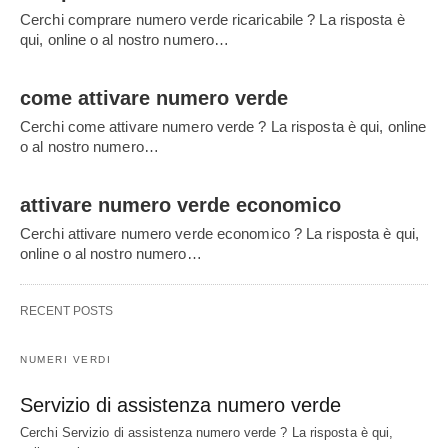
Cerchi comprare numero verde ricaricabile ? La risposta è
qui, online o al nostro numero…
come attivare numero verde
Cerchi come attivare numero verde ? La risposta è qui, online
o al nostro numero…
attivare numero verde economico
Cerchi attivare numero verde economico ? La risposta è qui,
online o al nostro numero…
RECENT POSTS
NUMERI VERDI
Servizio di assistenza numero verde
Cerchi Servizio di assistenza numero verde ? La risposta è qui,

* **Exercise description**: Where does "Servizio" occur in the data? Copy each line that has it.

* **Result**:
Servizio di assistenza numero verde
Cerchi Servizio di assistenza numero verde ? La risposta è qui,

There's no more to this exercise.